医師が患者の病状を判断したり治療方針を決めたりする時に、なくてはならないのが診療放射線技師の行う放射線を利用した様々な検査です。
レントゲン写真の撮影をはじめ、X線やエコーなどの検査により患者の状態を正確に判断することができます。
診療放射線技師の仕事は裏方の仕事のように思われがちですが、MRI検査の資格など専門的な資格を取得しながらキャリアアップを目指すこともできることから、医療の現場において今後も需要が高まっていくことが期待されています。
診療放射線技師になるために…大学と専門学校の違い
診療放射線技師になるためには、高校を卒業後に4年制大学もしくは3年制の専門学校および短期大学を修了し、診療放射線技師国家試験に合格しなければなりません。
試験の合格率を見ていくと、大学と専門学校の卒業者を比べても国家試験の合格率が大幅に変わるということはほとんどないと言えます。
例年、診療放射線技師国家試験には約2500人~3000人の受験者がいますが、合格率は平均約7割となっていて、その7うち約9割が新卒者というデータが出ています。これは、大学・専門学校ともに学校を卒業と同時にストレートで国家試験に合格する人が多い結果だと言えます。
しかし、ひとつ注意すべき点があります。それは診療放射線技師国家試験に合格していなければ、就職の内定があったとしても取り消しになる可能性もあるという点です。
試験の難易度としてはそこまで高い分野ではありませんので、しっかりと対策を行えば、合格できる可能性が高いと言えます。
臨床検査技師になるために…専門学校は実習重視!
診療放射線技師を専門的に育てる専門学校ですので、授業の内容も実践に即しており実習の内容も充実しています。
入学から3年で卒業・合格すれば最短で社会に出て即戦力として働けるので、就職面で見ると有利な場面が多いこともありますし、専門学校卒業の生徒を積極的に採用している病院もあるほどです。
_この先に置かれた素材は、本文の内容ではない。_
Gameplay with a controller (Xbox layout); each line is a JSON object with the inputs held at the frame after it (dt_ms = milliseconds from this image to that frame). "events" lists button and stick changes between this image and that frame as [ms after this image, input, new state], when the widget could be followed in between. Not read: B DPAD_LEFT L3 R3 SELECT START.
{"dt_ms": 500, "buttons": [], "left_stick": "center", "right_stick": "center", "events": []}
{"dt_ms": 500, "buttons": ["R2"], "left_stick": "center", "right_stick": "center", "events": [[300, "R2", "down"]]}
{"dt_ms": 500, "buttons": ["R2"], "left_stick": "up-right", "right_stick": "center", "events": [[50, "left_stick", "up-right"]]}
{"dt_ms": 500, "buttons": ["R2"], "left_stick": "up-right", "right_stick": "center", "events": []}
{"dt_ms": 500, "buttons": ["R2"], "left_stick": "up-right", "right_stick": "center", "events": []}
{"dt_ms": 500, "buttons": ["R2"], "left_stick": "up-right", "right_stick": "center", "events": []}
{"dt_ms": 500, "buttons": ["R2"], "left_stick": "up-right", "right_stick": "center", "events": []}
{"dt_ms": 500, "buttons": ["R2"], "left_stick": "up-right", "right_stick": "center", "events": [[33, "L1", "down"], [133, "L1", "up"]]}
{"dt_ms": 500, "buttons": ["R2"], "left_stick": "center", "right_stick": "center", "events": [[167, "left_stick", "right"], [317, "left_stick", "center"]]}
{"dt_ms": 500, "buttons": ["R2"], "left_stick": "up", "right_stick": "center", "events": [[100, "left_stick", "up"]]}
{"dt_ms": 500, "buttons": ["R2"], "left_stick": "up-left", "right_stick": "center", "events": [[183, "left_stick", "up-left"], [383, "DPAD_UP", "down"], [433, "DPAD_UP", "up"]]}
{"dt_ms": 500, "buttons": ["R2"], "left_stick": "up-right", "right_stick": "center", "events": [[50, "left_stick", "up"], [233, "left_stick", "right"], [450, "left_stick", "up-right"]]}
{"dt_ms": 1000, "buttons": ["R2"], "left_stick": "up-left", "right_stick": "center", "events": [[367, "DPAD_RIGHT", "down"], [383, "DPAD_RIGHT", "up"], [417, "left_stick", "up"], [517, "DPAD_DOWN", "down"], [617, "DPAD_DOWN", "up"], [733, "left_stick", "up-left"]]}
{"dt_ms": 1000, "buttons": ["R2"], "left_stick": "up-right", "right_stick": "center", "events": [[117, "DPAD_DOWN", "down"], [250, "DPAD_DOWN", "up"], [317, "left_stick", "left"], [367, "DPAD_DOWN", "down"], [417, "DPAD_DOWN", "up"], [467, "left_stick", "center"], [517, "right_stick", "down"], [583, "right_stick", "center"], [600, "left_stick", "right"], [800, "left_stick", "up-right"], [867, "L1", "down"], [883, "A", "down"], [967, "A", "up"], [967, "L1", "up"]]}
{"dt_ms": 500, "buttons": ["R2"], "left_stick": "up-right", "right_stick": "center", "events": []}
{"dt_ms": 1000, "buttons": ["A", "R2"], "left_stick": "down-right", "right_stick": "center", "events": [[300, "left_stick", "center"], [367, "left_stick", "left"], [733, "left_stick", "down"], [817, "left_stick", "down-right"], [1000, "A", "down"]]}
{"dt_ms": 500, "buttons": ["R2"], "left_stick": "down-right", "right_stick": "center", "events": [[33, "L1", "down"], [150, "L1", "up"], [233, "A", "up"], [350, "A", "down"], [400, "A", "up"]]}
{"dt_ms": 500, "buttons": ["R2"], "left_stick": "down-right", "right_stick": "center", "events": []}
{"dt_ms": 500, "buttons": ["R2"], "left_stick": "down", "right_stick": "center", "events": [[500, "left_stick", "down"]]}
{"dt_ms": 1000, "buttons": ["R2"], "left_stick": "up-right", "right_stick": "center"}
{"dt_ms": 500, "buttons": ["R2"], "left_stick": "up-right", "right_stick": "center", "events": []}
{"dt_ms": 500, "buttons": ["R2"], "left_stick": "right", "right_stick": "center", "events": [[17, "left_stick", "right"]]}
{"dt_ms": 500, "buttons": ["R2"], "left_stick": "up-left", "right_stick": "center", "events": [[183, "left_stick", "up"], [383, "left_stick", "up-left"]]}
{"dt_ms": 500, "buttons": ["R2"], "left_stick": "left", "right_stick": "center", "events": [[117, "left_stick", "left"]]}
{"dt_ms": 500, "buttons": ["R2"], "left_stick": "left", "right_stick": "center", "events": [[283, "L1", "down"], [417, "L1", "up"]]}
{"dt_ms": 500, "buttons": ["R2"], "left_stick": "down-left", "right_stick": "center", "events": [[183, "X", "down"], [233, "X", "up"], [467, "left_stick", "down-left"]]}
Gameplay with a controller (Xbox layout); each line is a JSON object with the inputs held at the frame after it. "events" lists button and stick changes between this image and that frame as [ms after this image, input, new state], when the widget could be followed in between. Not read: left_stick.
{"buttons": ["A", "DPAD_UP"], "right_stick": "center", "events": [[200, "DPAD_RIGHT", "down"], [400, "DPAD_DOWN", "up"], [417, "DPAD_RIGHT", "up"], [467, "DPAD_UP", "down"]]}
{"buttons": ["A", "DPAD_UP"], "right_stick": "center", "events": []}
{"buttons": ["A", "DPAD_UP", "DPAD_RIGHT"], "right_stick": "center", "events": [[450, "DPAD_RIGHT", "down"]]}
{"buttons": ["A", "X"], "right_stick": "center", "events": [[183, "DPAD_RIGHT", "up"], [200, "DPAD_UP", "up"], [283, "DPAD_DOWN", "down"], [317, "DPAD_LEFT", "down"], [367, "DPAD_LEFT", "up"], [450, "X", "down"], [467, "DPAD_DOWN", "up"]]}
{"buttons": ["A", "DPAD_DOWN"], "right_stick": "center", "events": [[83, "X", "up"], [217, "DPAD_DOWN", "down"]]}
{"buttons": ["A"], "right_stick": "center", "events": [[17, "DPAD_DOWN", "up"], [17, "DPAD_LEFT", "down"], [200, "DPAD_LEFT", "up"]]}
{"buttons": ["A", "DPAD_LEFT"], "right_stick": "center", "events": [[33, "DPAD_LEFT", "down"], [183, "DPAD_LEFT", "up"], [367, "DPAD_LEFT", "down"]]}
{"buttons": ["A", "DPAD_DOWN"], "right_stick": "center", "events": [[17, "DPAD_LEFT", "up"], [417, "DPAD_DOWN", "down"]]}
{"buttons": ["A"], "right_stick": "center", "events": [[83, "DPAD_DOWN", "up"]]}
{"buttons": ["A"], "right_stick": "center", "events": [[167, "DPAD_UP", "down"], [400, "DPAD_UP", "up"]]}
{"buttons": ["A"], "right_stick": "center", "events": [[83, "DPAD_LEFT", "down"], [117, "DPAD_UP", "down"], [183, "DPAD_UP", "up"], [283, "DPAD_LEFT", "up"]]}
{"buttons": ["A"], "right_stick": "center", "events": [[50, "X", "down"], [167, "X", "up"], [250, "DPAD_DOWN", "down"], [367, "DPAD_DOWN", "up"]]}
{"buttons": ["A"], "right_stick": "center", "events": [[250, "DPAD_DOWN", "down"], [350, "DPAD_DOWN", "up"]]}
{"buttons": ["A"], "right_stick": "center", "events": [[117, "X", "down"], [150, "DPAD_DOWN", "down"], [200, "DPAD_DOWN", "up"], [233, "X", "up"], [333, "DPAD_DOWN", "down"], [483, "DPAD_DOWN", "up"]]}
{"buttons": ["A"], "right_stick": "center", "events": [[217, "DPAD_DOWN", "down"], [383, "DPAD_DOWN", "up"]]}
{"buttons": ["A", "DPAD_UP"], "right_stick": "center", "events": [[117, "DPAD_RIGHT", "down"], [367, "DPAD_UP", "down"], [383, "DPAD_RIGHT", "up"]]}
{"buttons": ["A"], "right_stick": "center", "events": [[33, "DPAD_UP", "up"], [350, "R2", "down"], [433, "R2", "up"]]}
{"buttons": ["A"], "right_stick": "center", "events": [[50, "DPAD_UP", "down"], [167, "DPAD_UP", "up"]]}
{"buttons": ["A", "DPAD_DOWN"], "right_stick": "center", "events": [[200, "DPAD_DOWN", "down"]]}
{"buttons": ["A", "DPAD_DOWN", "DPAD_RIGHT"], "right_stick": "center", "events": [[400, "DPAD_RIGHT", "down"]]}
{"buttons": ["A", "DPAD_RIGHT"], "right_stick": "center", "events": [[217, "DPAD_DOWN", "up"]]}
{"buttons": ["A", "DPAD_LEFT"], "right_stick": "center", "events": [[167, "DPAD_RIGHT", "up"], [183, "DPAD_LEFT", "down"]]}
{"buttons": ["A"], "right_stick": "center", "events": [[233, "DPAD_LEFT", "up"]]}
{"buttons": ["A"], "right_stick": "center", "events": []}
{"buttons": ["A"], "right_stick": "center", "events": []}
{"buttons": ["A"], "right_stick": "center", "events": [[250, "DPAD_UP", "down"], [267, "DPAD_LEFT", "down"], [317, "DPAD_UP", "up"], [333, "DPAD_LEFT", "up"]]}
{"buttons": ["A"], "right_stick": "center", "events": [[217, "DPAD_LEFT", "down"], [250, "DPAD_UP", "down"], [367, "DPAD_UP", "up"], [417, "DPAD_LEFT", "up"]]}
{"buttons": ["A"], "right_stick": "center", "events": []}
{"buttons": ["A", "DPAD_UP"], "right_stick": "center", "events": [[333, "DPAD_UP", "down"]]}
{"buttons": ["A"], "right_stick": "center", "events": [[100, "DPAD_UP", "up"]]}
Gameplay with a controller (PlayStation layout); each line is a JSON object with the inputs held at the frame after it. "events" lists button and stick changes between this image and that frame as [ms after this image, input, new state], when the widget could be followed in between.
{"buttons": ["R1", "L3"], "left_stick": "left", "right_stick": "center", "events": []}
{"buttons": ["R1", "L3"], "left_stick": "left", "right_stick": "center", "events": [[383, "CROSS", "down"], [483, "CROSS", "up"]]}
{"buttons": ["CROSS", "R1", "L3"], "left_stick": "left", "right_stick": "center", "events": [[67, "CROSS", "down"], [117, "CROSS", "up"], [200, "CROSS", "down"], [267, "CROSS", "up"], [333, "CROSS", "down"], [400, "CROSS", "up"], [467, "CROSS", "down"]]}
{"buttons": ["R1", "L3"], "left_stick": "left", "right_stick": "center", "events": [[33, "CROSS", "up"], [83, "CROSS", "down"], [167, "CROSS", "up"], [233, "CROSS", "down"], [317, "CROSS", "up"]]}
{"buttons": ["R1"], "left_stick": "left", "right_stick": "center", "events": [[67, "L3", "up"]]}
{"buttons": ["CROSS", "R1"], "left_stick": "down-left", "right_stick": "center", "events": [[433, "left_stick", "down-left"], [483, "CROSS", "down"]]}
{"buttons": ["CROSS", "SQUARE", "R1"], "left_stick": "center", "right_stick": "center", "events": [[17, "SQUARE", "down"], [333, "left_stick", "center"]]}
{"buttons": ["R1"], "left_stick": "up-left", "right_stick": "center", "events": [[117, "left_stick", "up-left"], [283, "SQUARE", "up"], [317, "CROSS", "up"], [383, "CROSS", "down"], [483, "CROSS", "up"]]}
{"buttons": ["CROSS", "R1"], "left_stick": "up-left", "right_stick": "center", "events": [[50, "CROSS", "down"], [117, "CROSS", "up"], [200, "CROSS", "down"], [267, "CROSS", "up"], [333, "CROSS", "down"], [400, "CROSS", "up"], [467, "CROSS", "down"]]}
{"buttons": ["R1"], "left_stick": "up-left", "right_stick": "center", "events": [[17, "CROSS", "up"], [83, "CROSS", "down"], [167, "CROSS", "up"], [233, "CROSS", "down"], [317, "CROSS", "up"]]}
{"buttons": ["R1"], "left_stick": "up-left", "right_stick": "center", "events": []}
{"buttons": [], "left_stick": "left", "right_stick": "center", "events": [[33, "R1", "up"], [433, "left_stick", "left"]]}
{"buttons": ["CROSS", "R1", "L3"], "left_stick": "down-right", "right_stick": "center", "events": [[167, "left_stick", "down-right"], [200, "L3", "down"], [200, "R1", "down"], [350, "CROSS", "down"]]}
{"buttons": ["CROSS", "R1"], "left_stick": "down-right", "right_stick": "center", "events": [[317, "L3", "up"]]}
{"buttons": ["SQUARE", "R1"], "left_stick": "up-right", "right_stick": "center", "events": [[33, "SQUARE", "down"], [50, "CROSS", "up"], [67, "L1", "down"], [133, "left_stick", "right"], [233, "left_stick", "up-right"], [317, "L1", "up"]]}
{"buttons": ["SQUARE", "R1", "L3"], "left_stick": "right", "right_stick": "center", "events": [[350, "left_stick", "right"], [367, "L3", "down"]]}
しかし、初任給を見てみると4年制大学の既卒者より若干少なくなる方が多くなりますが、年齢別でみると変わるので、給与の面ではそこまで大きな違いはないと言えます。
もちろん、昇進・昇給などは4年制大学の既卒者のほうが好条件になることが多い上に、役職者を希望する方や、年齢が上がった際にある程度の給与が欲しいと考えている方は、違いが出るということを予め覚えておく必要があります。
また、転職活動においても別分野で活躍をしたいと考えたときに、新しい仕事に就職するのが4年制大学の既卒者と比べて難しくなる可能性があります。
診療放射線技師になるために…大学を選択するメリット
専門学校は比較的入学しやすいと言われていますが、大学でも特に国立を選択する場合、センター試験の5教科受験が必要になるため、入学するのは簡単ではないと言えます。
しかし、入学費用は専門学校に比べるとかなり安くなるので、受験者は毎年多くいます。
大学では4年間全て診療放射線技師の勉強をするわけではありません。1年目は一般教養、2年目には専門分野など、様々な分野の授業が選択できるのが特徴です。同じ診療放射線技師でもさらに専門分野で分かれて勉強できるなど、専門性を高めていきたい方には合っているでしょう。
さらに勉強を続けたいという場合には、更に大学院に進学するという方もいるほどです。
就職面で見ると、初任給は専門学校よりも高くなる場合が多く見られます。さらに昇給・昇進でも4年制大学の既卒は有利と言われているので、キャリアを考えている人にとっては大学での進学は必要不可欠だと言えるでしょう。
診療放射線技師になるためには、専門学校または大学を修了後、診療放射線技師国家試験に合格しなければ働くことは認められません。
最近では、ガン患者の早期発見・早期治療を目的とした高度な放射線治療ができる技師が求められているので、診療放射線技師として専門的な資格の取得者が望まれています。
患者を直接診察することはありませんが、様々な観点から検査を行い医師の診察を陰ながらサポートすることができるよう、日々進歩していく医療の分野においてなくてはならない存在となっていくことでしょう。
そして専門性を高めることが患者の命に係わる重大な仕事となり、自身の活躍の場を広げることにも繋がっていきます。